Nevertheless, many people have found that pinhole glasses have made considerable improvements to their sight. There are many firms that make and market pinhole glasses and these firms claim that problems with short-sightedness, long-sightedness, astigmatism and even cataracts can all be improved or even cured. Under the terms of the Federal Trade Commission such claims are no longer allowed in advertising in America though.

It is recommended that for the first few days after you have bought a pair of pinhole glasses that you only wear them for about five minutes but build up as you get used to them to wearing them for 15-20 minutes or longer at a time.

I can testify that they work immediately with regard to improving focus because with my new pinhole glasses on I can read lettering on something a distance away from me that I could not read with my normal shortsighted vision.
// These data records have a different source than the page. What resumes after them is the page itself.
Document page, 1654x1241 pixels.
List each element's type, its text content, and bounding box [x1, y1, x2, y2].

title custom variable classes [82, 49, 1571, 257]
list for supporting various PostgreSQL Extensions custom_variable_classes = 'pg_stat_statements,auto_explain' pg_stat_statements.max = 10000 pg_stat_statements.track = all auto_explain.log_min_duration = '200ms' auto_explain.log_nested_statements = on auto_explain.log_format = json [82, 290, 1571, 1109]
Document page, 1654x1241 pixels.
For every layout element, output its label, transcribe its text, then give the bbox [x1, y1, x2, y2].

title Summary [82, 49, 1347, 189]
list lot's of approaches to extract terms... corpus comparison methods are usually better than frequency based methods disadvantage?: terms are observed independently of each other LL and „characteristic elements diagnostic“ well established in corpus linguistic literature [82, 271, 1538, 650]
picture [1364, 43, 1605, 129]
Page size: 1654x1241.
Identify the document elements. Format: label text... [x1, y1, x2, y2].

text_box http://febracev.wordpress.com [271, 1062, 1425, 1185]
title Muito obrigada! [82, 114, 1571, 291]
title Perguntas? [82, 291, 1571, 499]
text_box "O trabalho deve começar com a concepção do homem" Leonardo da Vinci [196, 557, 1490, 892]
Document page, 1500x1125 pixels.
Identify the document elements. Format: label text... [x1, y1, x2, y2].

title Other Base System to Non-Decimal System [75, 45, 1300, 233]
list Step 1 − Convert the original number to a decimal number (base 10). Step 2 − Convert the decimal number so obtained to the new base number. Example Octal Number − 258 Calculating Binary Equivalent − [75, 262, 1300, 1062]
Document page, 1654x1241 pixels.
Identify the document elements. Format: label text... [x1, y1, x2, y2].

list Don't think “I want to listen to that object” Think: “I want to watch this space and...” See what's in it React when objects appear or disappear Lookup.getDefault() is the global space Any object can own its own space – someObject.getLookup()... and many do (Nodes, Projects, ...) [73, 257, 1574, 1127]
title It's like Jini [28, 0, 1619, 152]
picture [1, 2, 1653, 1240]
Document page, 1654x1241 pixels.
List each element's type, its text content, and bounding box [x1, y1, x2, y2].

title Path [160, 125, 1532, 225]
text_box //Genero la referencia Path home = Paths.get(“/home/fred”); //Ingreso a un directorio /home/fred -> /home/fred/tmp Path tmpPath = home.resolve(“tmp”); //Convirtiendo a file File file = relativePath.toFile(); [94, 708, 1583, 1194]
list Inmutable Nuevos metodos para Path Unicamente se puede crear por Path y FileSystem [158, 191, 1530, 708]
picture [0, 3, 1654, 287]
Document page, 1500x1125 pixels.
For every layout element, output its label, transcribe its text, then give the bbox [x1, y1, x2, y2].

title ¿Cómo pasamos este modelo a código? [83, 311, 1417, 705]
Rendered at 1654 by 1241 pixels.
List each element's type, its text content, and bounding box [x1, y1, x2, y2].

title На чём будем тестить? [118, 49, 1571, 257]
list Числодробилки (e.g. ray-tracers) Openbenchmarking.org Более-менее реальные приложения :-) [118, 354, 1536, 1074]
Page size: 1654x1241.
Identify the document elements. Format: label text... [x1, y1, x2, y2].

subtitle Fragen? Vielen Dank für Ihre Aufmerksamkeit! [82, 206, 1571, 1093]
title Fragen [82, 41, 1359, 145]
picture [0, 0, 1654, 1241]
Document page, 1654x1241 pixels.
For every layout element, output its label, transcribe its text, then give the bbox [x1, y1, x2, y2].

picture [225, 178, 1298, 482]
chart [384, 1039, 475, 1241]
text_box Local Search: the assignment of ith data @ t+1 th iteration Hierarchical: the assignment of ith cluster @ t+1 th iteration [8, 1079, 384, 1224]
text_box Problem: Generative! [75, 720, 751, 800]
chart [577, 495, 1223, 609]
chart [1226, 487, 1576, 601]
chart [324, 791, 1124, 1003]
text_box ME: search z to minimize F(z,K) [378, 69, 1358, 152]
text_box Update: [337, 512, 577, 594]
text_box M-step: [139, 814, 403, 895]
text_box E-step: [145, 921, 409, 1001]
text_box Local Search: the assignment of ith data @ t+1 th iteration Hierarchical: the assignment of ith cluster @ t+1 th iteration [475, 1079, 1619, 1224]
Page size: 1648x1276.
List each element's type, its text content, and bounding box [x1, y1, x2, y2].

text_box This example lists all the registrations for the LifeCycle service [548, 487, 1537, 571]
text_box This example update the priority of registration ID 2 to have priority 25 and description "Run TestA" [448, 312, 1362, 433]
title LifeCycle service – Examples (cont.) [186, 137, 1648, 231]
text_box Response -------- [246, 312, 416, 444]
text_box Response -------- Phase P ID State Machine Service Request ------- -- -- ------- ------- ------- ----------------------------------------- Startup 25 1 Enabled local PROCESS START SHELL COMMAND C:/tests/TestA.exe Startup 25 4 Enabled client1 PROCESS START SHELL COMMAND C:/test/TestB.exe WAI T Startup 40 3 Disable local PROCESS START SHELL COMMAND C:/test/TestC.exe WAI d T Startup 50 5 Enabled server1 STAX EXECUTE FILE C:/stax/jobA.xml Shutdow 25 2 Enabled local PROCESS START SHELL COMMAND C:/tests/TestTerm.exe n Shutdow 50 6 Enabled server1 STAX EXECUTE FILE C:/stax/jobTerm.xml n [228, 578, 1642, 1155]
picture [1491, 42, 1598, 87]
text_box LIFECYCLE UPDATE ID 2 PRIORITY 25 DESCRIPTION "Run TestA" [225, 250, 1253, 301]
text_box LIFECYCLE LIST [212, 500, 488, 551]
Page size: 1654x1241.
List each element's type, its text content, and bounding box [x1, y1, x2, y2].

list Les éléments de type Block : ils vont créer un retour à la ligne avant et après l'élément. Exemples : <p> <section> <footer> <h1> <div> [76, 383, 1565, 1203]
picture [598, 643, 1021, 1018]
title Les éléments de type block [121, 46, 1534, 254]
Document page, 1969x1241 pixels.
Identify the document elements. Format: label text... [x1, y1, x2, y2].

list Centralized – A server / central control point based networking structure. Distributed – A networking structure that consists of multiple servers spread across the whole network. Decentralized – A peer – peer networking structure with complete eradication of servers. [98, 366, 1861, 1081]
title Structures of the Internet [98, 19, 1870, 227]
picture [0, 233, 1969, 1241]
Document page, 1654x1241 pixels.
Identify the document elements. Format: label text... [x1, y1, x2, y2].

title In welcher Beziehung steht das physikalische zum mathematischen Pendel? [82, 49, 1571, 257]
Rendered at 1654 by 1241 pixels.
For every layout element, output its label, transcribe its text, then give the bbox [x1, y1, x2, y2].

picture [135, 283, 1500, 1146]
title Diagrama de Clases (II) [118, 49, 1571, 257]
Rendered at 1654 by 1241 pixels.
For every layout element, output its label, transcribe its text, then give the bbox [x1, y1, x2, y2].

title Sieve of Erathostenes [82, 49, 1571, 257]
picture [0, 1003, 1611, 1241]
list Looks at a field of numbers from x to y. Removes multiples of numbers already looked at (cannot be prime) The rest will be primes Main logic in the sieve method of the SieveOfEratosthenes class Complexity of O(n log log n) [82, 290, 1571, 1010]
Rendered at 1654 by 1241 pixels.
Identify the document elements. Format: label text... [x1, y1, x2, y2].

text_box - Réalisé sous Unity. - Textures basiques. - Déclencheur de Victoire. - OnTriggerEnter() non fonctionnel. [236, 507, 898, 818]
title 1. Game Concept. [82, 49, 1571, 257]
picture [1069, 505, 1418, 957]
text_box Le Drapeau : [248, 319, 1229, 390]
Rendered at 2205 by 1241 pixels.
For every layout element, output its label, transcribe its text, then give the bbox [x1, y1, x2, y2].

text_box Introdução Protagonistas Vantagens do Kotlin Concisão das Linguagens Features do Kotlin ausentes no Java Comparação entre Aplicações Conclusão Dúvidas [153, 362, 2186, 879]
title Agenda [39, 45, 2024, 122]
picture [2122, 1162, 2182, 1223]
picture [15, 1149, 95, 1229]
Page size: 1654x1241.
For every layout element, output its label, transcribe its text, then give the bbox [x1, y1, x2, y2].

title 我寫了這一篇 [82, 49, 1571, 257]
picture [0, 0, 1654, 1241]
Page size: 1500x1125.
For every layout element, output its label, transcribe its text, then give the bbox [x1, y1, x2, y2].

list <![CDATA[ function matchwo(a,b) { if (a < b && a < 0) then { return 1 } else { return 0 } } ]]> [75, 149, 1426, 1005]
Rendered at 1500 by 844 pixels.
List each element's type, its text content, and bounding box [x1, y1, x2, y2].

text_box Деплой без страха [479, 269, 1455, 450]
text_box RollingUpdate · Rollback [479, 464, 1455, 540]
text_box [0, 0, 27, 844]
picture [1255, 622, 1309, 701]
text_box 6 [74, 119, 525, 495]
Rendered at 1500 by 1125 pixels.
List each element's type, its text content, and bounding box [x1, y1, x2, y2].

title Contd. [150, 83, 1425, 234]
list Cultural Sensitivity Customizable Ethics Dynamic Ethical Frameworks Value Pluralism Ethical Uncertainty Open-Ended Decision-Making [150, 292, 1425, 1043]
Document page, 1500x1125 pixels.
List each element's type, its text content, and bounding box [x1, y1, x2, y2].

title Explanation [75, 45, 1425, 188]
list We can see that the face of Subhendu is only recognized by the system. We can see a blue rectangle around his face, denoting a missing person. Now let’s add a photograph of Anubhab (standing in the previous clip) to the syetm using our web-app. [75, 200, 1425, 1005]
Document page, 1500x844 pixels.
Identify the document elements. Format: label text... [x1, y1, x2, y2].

With pinhole glasses I can read text without a lens that normally I would require lenses to do so. The effect is quite remarkable and I intend persevering with using my glasses to see if I can improve my sight problems.

How pinhole glasses work

Different types of pinhole glasses

Pinhole glasses can be used as sunglasses and to other people looking at someone wearing them this is probably how it would appear. Modern designs are made to look even more like sunglasses than older traditional models.

The companies that make and sell pinhole glasses offer a range of styles with modern wrap-round eye-pieces and others with larger lens frames like old-fashioned spectacles. They have bright-coloured frames, basic black or tortoiseshell frames.

All pinhole glasses have the advantage over normal glasses that they cannot easily be damaged by scratches on the lens for example. Pinhole glasses are lightweight. durable and surprisingly cheap to buy.